← Back to context

Comment by ACCount36

6 months ago

Currently, there is no reason to believe that "AI contamination" is a practical issue for AI training runs.

AIs trained on public scraped data that predates 2022 don't noticeably outperform those trained on scraped data from 2022 onwards. Hell, in some cases, newer scrapes perform slightly better, token for token, for unknown reasons.

Yeah, the thinking behind "low background steel" concept is that AI training on synthetic data could lead into a "model collapse" that render the AIs anyhow completely mad and useless. That either didn't happen, or all the AI companies internally holds a working filter to sieve out AI data. I'd bet on the former. I still think there might be chances of model collapse happening to humans after too much exposure to AI generated data, but that's just my anecdotal observations and gut feelings.

> AIs trained on public scraped data that predates 2022 don't noticeably outperform those trained on scraped data from 2022 onwards. Hell, in some cases, newer scrapes perform slightly better, token for token, for unknown reasons.

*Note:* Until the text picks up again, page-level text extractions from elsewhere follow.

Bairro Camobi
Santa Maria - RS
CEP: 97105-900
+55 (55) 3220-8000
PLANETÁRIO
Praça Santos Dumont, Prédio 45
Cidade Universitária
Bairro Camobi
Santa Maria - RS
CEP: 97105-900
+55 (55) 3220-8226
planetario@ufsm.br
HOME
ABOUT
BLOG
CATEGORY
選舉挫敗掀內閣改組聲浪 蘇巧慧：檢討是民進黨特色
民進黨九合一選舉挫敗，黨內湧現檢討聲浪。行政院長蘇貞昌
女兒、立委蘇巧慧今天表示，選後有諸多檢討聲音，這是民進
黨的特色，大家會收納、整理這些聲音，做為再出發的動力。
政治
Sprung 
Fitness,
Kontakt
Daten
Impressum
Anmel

This is really bad reasoning for a few reasons:

1) We've gotten much better at training LLMs since 2022. The negative impacts of AI slop in the training data certainly don't outweigh the benefits of orders of magnitude more parameters and better training techniques, but that doesn't mean they have no negative impact.

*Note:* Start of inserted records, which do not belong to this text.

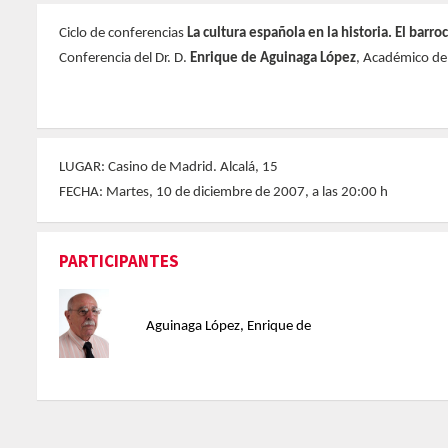
Ciclo de conferencias
La cultura española en la historia. El barro
Conferencia del Dr. D.
Enrique de Aguinaga López
, Académico de
LUGAR: Casino de Madrid. Alcalá, 15
FECHA: Martes, 10 de diciembre de 2007, a las 20:00 h
PARTICIPANTES
Aguinaga López, Enrique de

2) "Outperform" is a very loose term and we still have no real good answer for measuring it meaningfully. We can all tell that Gemini 2.5 outperforms GPT-4o. What's trickier is distinguishing between Gemini 2.5 and Claude 4. The expected effect size of slop at this stage would be on that smaller scale of differences between same-gen models.

Given that we're looking for a small enough effect size that we know we're going to have a hard time proving anything with data, I think it's reasonable to operate from first principles in this case. First principles say very clearly that avoiding training on AI-generated content is a good idea.

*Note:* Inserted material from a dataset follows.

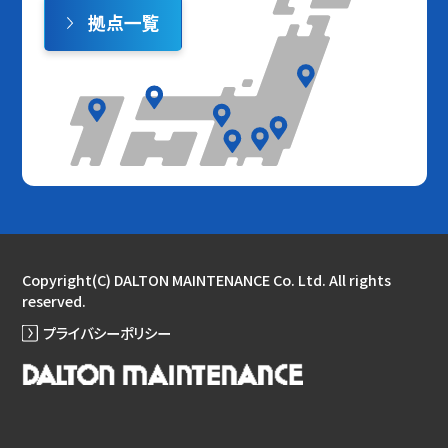
拠点一覧
Copyright(C) DALTON MAINTENANCE Co. Ltd. All rights
reserved.
プライバシーポリシー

  • No, I mean "model" AIs, created explicitly for dataset testing purposes.

    You take small AIs, of the same size and architecture, and with the same pretraining dataset size. Pretrain some solely on skims from "2019 only", "2020 only", "2021 only" scraped datasets. The others on skims from "2023 only", "2024 only". Then you run RLHF, and then test the resulting AIs on benchmarks.

    The latter AIs tend to perform slightly better. It's a small but noticeable effect. Plenty of hypothesis on why, none confirmed outright.

    You're right that performance of frontier AIs keeps improving, which is a weak strike against the idea of AI contamination hurting AI training runs. Like-for-like testing is a strong strike.

    • I can understand that years before ChatGPT would not have any LLM-generated text, but how much does the year actually correlate with how much LLM text is in the dataset? Wouldn't special-purpose datasets with varying ratios of human and LLM text be better for testing effects of "AI contamination"?

      1 reply →

I don't think people have really got started on generating slop, I expect it to increase by a lot.